(Dataset entries)
--- START ---

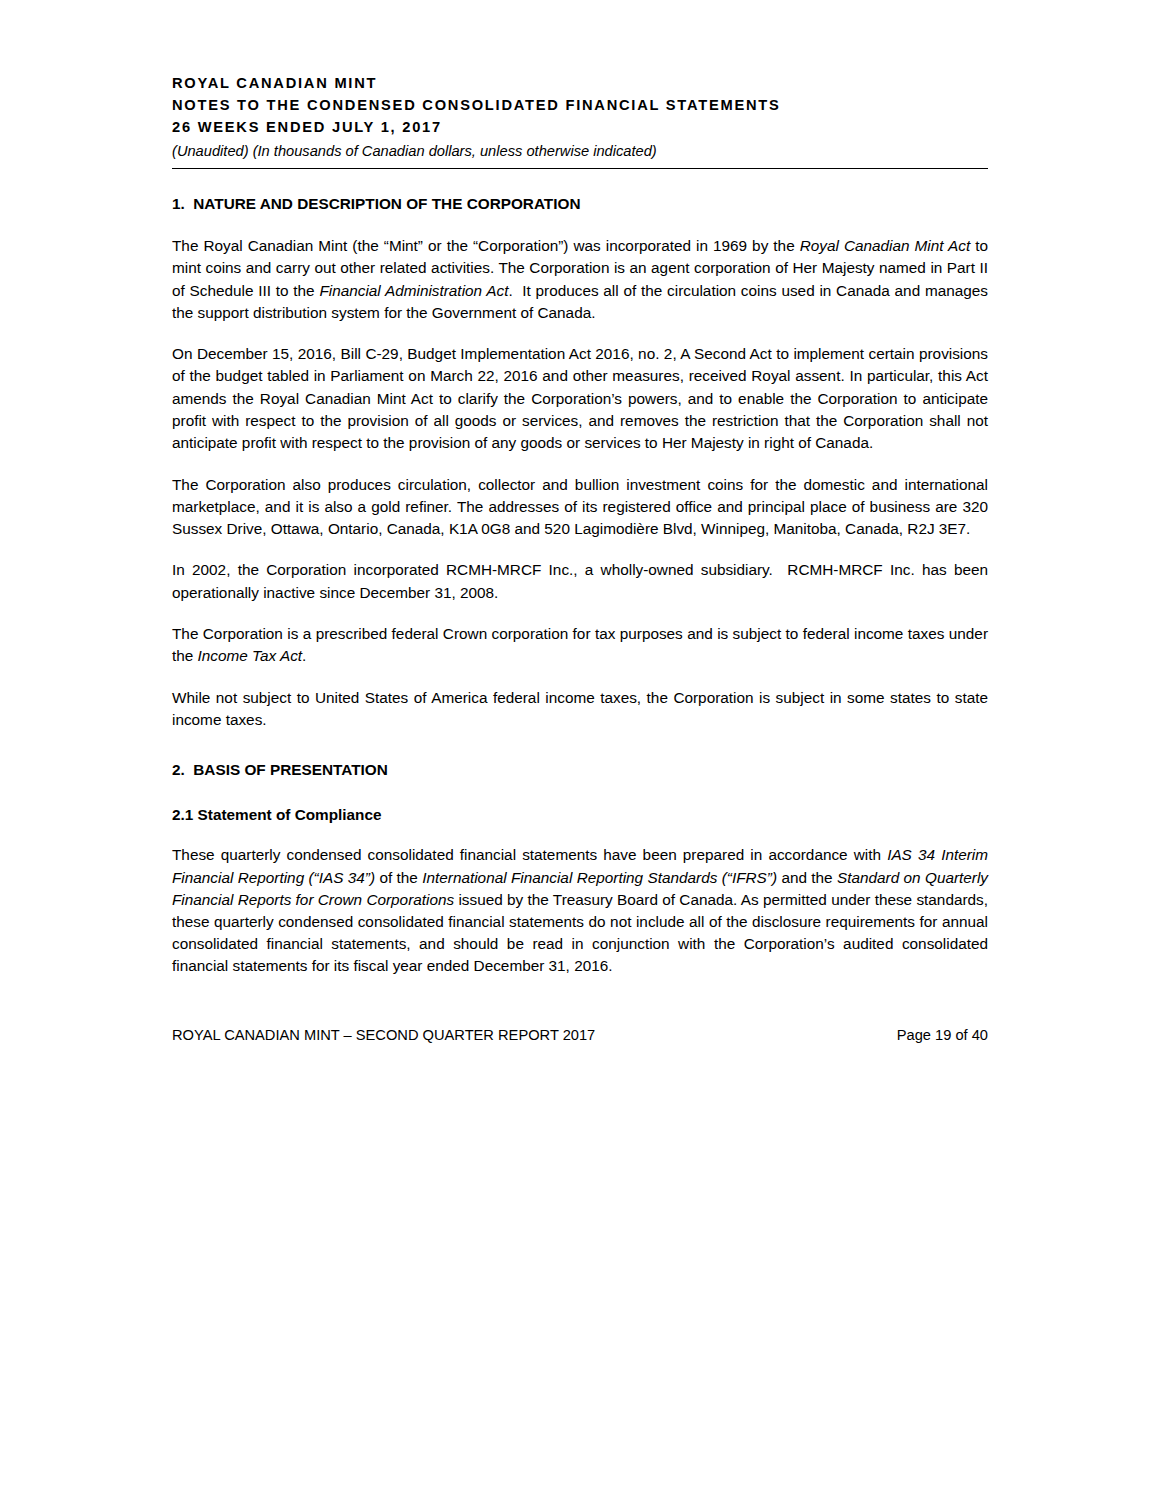ROYAL CANADIAN MINT
NOTES TO THE CONDENSED CONSOLIDATED FINANCIAL STATEMENTS
26 WEEKS ENDED JULY 1, 2017
(Unaudited) (In thousands of Canadian dollars, unless otherwise indicated)
1. NATURE AND DESCRIPTION OF THE CORPORATION
The Royal Canadian Mint (the “Mint” or the “Corporation”) was incorporated in 1969 by the Royal Canadian Mint Act to mint coins and carry out other related activities. The Corporation is an agent corporation of Her Majesty named in Part II of Schedule III to the Financial Administration Act. It produces all of the circulation coins used in Canada and manages the support distribution system for the Government of Canada.
On December 15, 2016, Bill C-29, Budget Implementation Act 2016, no. 2, A Second Act to implement certain provisions of the budget tabled in Parliament on March 22, 2016 and other measures, received Royal assent. In particular, this Act amends the Royal Canadian Mint Act to clarify the Corporation’s powers, and to enable the Corporation to anticipate profit with respect to the provision of all goods or services, and removes the restriction that the Corporation shall not anticipate profit with respect to the provision of any goods or services to Her Majesty in right of Canada.
The Corporation also produces circulation, collector and bullion investment coins for the domestic and international marketplace, and it is also a gold refiner. The addresses of its registered office and principal place of business are 320 Sussex Drive, Ottawa, Ontario, Canada, K1A 0G8 and 520 Lagimodière Blvd, Winnipeg, Manitoba, Canada, R2J 3E7.
In 2002, the Corporation incorporated RCMH-MRCF Inc., a wholly-owned subsidiary. RCMH-MRCF Inc. has been operationally inactive since December 31, 2008.
The Corporation is a prescribed federal Crown corporation for tax purposes and is subject to federal income taxes under the Income Tax Act.
While not subject to United States of America federal income taxes, the Corporation is subject in some states to state income taxes.
2. BASIS OF PRESENTATION
2.1 Statement of Compliance
These quarterly condensed consolidated financial statements have been prepared in accordance with IAS 34 Interim Financial Reporting (“IAS 34”) of the International Financial Reporting Standards (“IFRS”) and the Standard on Quarterly Financial Reports for Crown Corporations issued by the Treasury Board of Canada. As permitted under these standards, these quarterly condensed consolidated financial statements do not include all of the disclosure requirements for annual consolidated financial statements, and should be read in conjunction with the Corporation’s audited consolidated financial statements for its fiscal year ended December 31, 2016.
ROYAL CANADIAN MINT – SECOND QUARTER REPORT 2017 Page 19 of 40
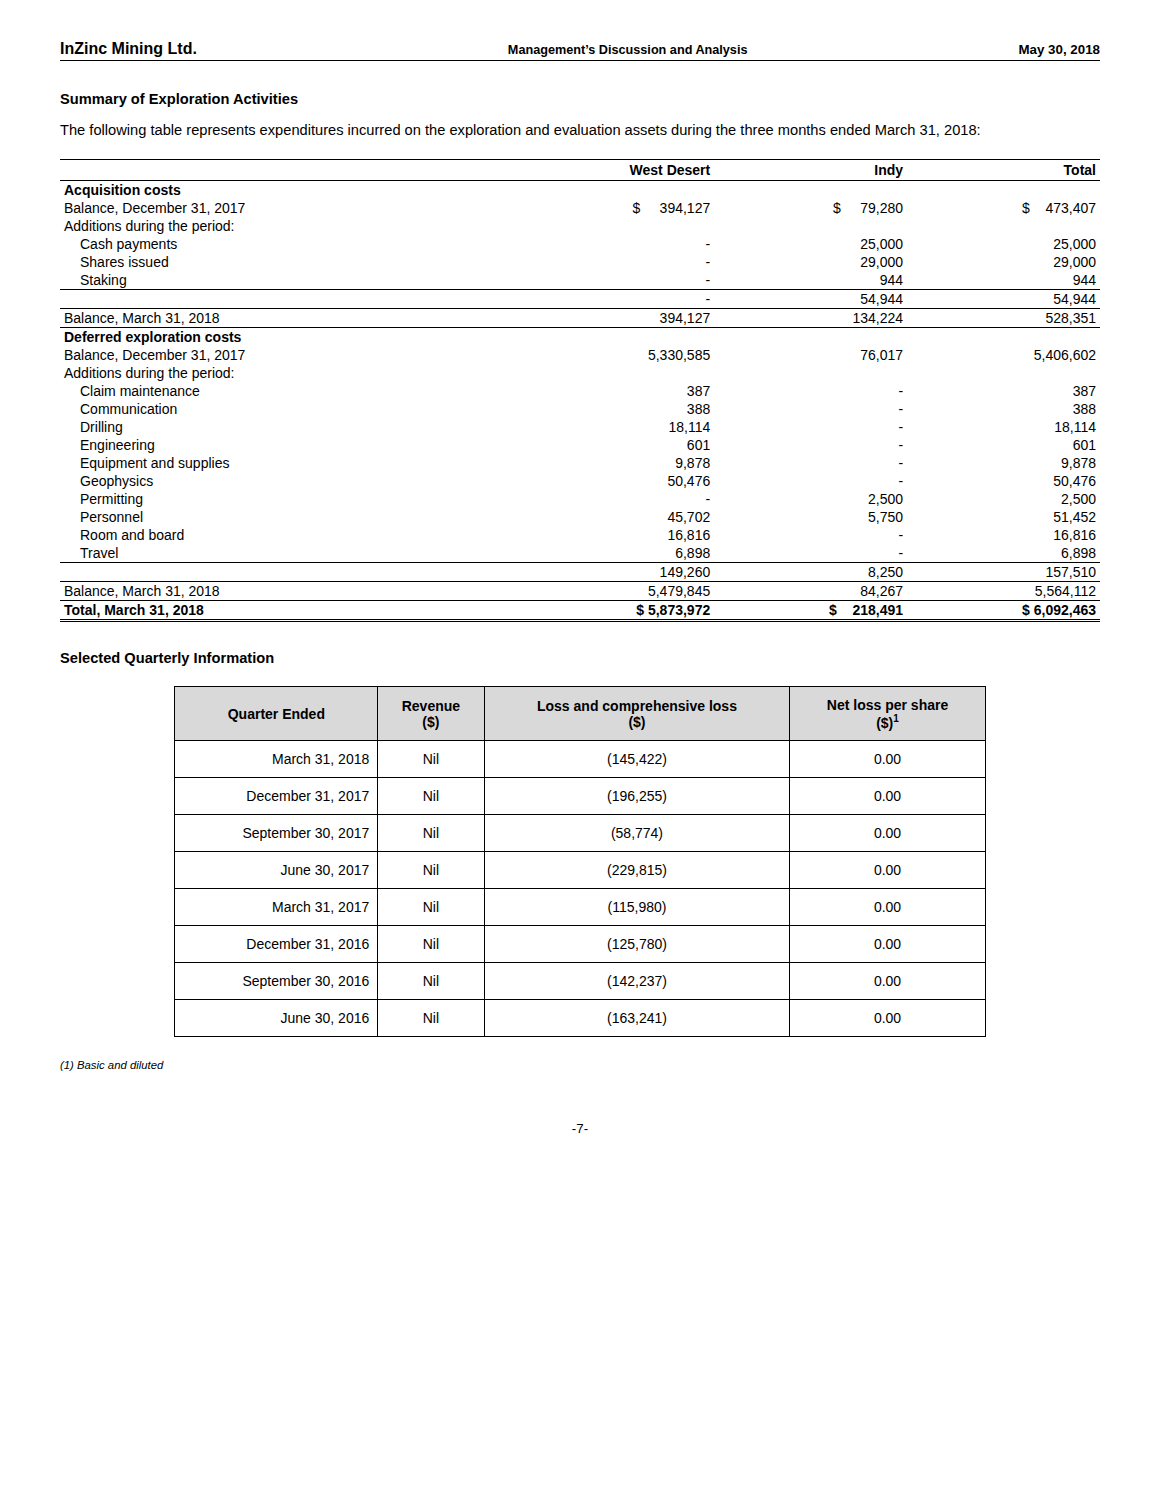InZinc Mining Ltd.
Management’s Discussion and Analysis
May 30, 2018
Summary of Exploration Activities
The following table represents expenditures incurred on the exploration and evaluation assets during the three months ended March 31, 2018:
| | West Desert | Indy | Total |
| --- | --- | --- | --- |
| Acquisition costs | | | |
| Balance, December 31, 2017 | $ 394,127 | $ 79,280 | $ 473,407 |
| Additions during the period: | | | |
| Cash payments | - | 25,000 | 25,000 |
| Shares issued | - | 29,000 | 29,000 |
| Staking | - | 944 | 944 |
| | - | 54,944 | 54,944 |
| Balance, March 31, 2018 | 394,127 | 134,224 | 528,351 |
| Deferred exploration costs | | | |
| Balance, December 31, 2017 | 5,330,585 | 76,017 | 5,406,602 |
| Additions during the period: | | | |
| Claim maintenance | 387 | - | 387 |
| Communication | 388 | - | 388 |
| Drilling | 18,114 | - | 18,114 |
| Engineering | 601 | - | 601 |
| Equipment and supplies | 9,878 | - | 9,878 |
| Geophysics | 50,476 | - | 50,476 |
| Permitting | - | 2,500 | 2,500 |
| Personnel | 45,702 | 5,750 | 51,452 |
| Room and board | 16,816 | - | 16,816 |
| Travel | 6,898 | - | 6,898 |
| | 149,260 | 8,250 | 157,510 |
| Balance, March 31, 2018 | 5,479,845 | 84,267 | 5,564,112 |
| Total, March 31, 2018 | $ 5,873,972 | $ 218,491 | $ 6,092,463 |
Selected Quarterly Information
| Quarter Ended | Revenue ($) | Loss and comprehensive loss ($) | Net loss per share ($) 1 |
| --- | --- | --- | --- |
| March 31, 2018 | Nil | (145,422) | 0.00 |
| December 31, 2017 | Nil | (196,255) | 0.00 |
| September 30, 2017 | Nil | (58,774) | 0.00 |
| June 30, 2017 | Nil | (229,815) | 0.00 |
| March 31, 2017 | Nil | (115,980) | 0.00 |
| December 31, 2016 | Nil | (125,780) | 0.00 |
| September 30, 2016 | Nil | (142,237) | 0.00 |
| June 30, 2016 | Nil | (163,241) | 0.00 |
(1) Basic and diluted
-7-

--- END ---

Find the line that contains "84,267 | 5,564,112 |" in the data above. Reproduce it and every later line exactly, through the last one.

| Balance, March 31, 2018 | 5,479,845 | 84,267 | 5,564,112 |
| Total, March 31, 2018 | $ 5,873,972 | $ 218,491 | $ 6,092,463 |
Selected Quarterly Information
| Quarter Ended | Revenue ($) | Loss and comprehensive loss ($) | Net loss per share ($) 1 |
| --- | --- | --- | --- |
| March 31, 2018 | Nil | (145,422) | 0.00 |
| December 31, 2017 | Nil | (196,255) | 0.00 |
| September 30, 2017 | Nil | (58,774) | 0.00 |
| June 30, 2017 | Nil | (229,815) | 0.00 |
| March 31, 2017 | Nil | (115,980) | 0.00 |
| December 31, 2016 | Nil | (125,780) | 0.00 |
| September 30, 2016 | Nil | (142,237) | 0.00 |
| June 30, 2016 | Nil | (163,241) | 0.00 |
(1) Basic and diluted
-7-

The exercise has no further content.